Mais j’aimais son profil de jeune fille.
Son frère m’avait confié qu’elle avait à peine quinze ans.
J’en avais trente-deux, comme Philippe II.
Et elle était sans doute huguenote. Mais, au moment où je m’avançais vers elle, je l’avais complètement oublié.
Je me suis assis à ses pieds. J’ai levé les yeux vers elle.
— Le roi va entrer en lice, m’a-t-elle dit sans me regarder.
Sa voix m’a paru enrouée par l’émotion.
J’ai entendu le battement sourd des sabots des chevaux se précipitant l’un contre l’autre.
Je n’avais d’yeux que pour le visage d’Anne de Buisson. Elle se mordillait les lèvres, les joues tout à coup creusées.
Il y eut un choc, des cris.
Anne de Buisson s’est levée, a écarté les bras, puis s’est laissée tomber en avant. Je l’ai saisie et j’ai pensé que la saison des morts continuait, que je serrais contre moi un autre corps sans vie, comme l’avait été celui de mon père. Mais Anne était légère, pantelante.
Autour de nous, d’autres femmes s’étaient dressées, puis avaient chancelé, évanouies.
J’ai vu le roi vaciller, son cheval heurtant la lice.
On se précipita. On retira son casque, et le sang jaillit.
Un morceau de lance, comme un épieu acéré, lui avait percé le front au-dessus du sourcil droit ; une autre partie de la lance brisée lui avait crevé l’œil gauche.
Avec grande souffrance pour le roi, j’ai su qu’on avait extrait cinq éclats de sa tête.
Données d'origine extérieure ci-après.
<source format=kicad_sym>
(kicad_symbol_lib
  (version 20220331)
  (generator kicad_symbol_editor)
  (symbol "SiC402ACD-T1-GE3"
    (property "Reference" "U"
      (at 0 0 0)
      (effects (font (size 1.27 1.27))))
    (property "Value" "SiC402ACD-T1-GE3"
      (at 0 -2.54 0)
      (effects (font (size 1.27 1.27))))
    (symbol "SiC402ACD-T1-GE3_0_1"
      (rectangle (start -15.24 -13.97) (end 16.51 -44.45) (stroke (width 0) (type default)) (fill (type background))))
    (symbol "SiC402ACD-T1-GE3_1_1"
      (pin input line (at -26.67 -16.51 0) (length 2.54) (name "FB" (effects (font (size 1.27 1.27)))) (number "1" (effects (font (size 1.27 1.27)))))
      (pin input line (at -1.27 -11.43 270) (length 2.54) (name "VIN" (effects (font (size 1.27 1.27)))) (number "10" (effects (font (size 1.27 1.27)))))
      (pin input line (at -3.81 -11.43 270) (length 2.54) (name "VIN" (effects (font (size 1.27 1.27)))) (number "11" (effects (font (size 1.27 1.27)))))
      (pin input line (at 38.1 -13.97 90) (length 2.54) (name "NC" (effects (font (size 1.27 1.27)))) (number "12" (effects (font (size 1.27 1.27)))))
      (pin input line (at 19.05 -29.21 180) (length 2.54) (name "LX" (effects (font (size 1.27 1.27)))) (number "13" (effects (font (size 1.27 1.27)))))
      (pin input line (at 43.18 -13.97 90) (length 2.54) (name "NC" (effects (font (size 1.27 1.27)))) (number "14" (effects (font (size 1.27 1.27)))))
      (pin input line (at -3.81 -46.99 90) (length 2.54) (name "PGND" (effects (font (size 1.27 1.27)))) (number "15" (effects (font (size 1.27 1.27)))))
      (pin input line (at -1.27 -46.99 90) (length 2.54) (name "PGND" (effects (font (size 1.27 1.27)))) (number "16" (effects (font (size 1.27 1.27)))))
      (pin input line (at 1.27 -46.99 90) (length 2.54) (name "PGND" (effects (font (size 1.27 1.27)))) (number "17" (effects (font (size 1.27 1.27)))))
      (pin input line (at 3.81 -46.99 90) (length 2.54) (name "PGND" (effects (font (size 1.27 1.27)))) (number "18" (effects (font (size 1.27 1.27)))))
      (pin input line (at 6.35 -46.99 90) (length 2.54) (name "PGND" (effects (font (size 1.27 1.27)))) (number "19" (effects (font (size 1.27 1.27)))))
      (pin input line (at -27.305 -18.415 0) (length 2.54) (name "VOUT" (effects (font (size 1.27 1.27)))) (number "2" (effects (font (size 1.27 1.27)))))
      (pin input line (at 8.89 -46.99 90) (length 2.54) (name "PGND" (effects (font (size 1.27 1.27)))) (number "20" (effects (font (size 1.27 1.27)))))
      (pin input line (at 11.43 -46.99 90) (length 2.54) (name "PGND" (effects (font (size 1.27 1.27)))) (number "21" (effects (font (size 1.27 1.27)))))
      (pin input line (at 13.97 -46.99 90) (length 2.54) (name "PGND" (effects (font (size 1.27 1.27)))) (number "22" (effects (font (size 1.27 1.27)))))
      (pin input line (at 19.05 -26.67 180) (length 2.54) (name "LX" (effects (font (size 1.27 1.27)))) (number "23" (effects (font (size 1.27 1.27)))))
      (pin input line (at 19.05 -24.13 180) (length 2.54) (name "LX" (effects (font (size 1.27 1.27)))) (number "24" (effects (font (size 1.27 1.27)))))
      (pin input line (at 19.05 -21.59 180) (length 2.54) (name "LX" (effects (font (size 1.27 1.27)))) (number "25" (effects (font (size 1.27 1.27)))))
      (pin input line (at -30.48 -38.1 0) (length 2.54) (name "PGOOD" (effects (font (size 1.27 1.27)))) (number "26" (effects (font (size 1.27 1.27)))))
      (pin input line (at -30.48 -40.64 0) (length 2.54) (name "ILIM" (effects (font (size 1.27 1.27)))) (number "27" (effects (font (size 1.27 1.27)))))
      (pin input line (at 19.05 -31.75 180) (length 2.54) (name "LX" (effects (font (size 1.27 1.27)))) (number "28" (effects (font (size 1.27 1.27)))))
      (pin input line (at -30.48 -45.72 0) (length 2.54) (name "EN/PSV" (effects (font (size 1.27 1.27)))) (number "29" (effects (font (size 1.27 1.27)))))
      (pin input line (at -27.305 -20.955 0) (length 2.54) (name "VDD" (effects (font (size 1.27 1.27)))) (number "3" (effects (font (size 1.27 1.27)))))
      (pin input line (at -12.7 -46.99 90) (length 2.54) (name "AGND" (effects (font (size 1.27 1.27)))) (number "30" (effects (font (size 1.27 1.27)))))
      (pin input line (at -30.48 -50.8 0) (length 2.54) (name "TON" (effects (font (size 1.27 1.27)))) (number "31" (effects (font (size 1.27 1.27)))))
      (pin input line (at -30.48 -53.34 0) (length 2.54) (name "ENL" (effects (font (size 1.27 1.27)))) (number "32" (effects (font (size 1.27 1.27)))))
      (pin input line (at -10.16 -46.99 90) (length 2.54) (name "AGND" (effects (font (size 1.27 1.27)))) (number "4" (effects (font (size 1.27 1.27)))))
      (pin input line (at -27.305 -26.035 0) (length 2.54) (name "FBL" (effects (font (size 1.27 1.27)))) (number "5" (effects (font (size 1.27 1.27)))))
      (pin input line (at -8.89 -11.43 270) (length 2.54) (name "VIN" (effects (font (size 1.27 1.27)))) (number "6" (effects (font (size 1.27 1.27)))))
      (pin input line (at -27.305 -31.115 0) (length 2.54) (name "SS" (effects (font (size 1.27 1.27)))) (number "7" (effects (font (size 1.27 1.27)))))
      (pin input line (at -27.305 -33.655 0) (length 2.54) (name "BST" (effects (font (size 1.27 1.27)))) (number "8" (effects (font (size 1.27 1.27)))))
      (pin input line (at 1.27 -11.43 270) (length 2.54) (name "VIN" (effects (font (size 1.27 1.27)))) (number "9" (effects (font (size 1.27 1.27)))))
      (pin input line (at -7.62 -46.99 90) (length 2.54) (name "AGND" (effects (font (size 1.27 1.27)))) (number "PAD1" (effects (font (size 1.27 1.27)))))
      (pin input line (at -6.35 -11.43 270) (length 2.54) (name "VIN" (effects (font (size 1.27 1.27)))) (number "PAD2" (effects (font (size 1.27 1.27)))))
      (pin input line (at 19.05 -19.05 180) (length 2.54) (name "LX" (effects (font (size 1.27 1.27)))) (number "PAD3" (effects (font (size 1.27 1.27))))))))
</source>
Les chirurgiens – Philippe II avait envoyé de Bruxelles son médecin personnel, André Vesale, et Ambroise Paré avait été appelé au chevet de Henri II – avaient fait décapiter plusieurs condamnés pour tenter de comprendre, en ouvrant leurs têtes, comment ils pourraient soigner le blessé royal.
Mais le monarque mourut.
Et moi je conduisis Anne de Buisson jusqu’à l’hôtel de Ponthieu où les gentilshommes huguenots parlaient de crime espagnol ou bien de châtiment de Dieu.
Comment aurais-je pu croire à la paix ?
J’ai quitté Paris pour l’Espagne en emportant le souvenir d’Anne, cette jeune fille aux tresses blondes, en robe bleu ciel.